> [Extracted data]
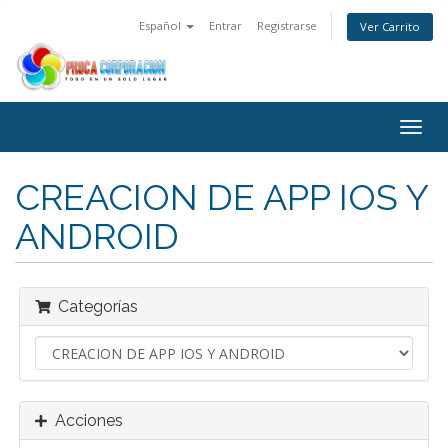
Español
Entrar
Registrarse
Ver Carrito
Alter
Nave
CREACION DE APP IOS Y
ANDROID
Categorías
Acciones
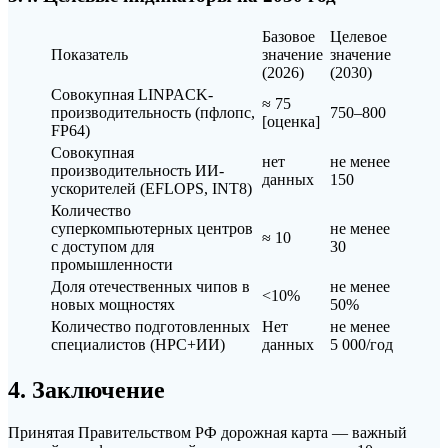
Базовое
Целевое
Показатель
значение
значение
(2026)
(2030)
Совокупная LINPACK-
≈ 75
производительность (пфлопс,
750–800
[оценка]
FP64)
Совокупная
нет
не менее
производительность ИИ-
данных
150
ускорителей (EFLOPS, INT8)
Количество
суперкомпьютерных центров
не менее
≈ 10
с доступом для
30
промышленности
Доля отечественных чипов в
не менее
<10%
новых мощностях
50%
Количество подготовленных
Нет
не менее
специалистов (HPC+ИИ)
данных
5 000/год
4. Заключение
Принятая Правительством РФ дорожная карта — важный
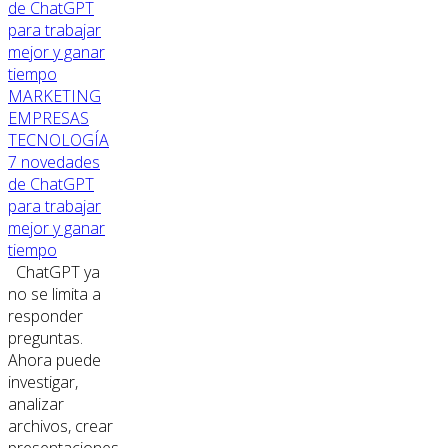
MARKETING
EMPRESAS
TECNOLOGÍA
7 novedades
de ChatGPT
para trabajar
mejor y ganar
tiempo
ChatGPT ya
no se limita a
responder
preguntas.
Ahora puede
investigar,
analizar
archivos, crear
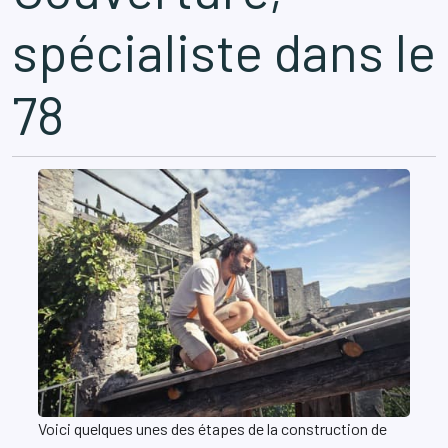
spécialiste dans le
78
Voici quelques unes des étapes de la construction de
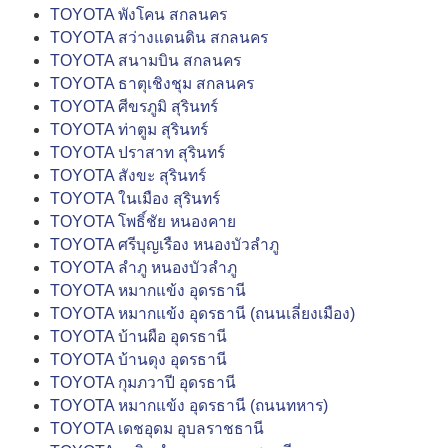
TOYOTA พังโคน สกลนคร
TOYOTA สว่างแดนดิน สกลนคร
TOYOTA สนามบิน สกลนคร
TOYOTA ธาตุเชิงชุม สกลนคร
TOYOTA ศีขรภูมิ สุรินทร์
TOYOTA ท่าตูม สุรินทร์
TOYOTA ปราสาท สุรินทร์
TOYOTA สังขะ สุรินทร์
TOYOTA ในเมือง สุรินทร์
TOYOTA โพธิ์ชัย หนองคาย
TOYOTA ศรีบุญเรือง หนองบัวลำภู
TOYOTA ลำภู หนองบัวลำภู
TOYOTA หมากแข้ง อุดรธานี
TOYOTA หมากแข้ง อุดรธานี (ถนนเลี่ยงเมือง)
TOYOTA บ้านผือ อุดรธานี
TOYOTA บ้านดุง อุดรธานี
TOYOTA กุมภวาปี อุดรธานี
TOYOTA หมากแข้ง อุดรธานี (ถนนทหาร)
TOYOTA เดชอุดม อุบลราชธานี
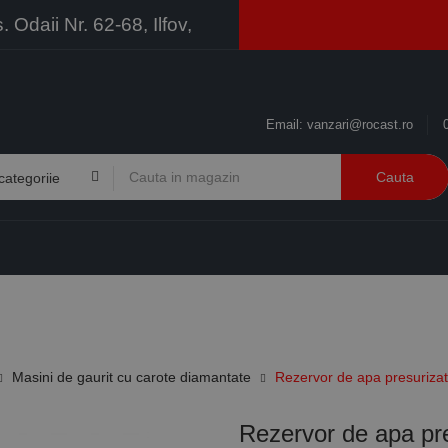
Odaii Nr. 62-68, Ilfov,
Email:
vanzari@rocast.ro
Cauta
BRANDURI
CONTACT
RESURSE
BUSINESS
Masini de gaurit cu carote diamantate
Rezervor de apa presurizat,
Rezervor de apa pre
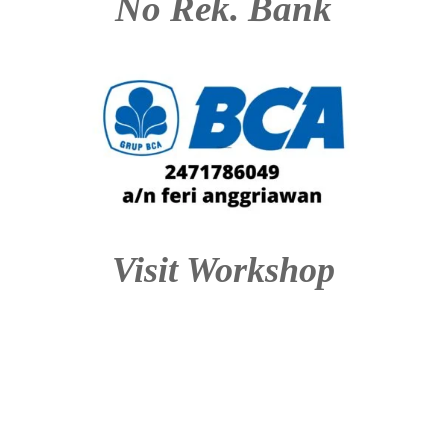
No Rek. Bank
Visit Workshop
--
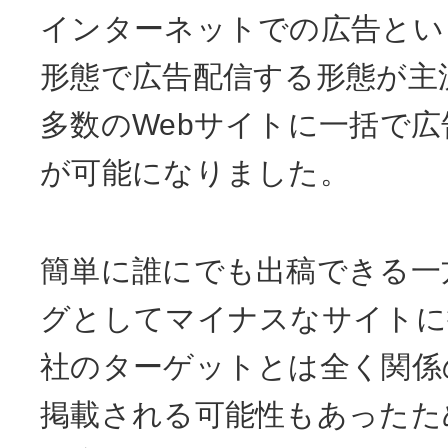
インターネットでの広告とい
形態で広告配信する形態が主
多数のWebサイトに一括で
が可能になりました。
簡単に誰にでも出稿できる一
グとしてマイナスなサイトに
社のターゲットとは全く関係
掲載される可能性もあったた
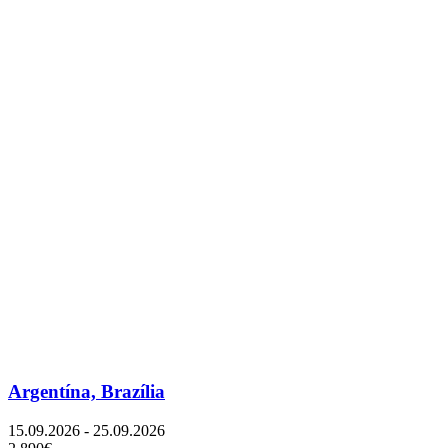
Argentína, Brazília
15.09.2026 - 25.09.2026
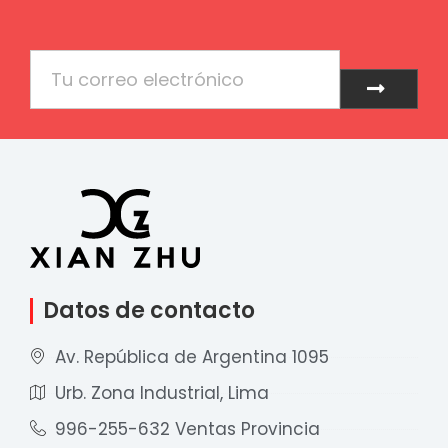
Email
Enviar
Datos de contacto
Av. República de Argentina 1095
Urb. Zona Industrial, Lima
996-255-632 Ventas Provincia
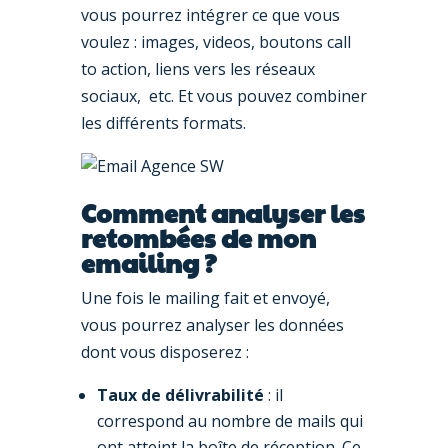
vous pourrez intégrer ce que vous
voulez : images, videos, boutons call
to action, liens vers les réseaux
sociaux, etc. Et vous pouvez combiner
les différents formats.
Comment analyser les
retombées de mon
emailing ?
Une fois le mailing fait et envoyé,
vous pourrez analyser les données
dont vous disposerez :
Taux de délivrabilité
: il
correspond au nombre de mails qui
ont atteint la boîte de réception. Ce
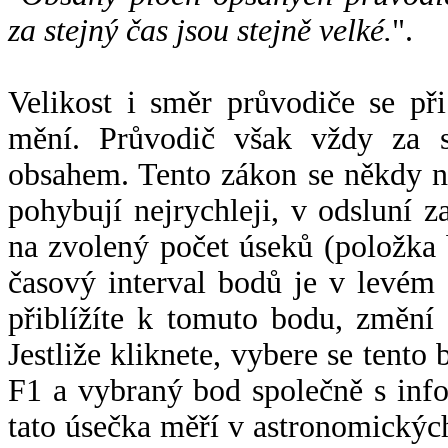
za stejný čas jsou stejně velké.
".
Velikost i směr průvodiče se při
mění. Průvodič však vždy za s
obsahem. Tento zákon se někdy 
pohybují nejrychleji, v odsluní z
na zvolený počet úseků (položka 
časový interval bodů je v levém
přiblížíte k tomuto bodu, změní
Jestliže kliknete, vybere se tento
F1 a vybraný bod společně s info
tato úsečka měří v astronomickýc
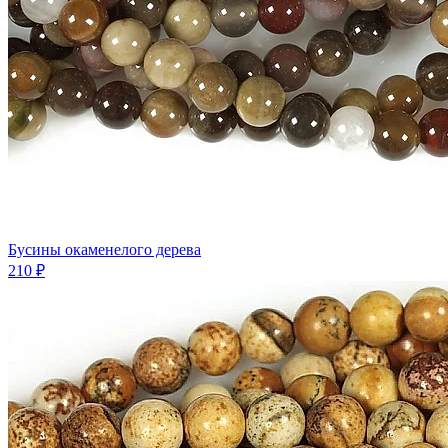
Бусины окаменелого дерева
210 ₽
--
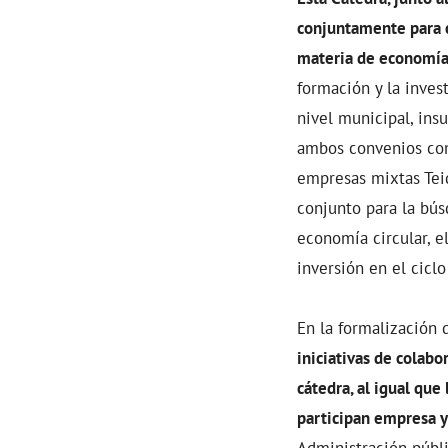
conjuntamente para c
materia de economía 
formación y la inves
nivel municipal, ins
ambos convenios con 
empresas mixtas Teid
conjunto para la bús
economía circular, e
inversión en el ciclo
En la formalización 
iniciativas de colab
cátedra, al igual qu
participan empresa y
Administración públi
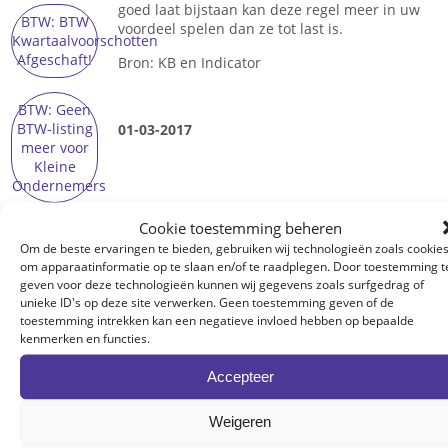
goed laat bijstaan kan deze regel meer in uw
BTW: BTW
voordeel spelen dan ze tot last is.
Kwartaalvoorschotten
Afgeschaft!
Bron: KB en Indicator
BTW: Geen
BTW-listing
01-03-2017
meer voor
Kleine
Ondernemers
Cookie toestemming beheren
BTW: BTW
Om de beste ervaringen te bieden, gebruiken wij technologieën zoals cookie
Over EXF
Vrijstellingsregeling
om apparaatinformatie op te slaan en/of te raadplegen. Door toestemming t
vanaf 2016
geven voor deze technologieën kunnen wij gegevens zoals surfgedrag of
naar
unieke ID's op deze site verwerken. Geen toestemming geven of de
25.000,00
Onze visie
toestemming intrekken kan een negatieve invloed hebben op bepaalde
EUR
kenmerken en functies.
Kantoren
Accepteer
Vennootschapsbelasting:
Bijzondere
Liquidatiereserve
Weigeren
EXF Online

> [Task directions]
Please pull out every line of the listing that contains the word "meer".

> [Result for this exercise]
goed laat bijstaan kan deze regel meer in uw
meer voor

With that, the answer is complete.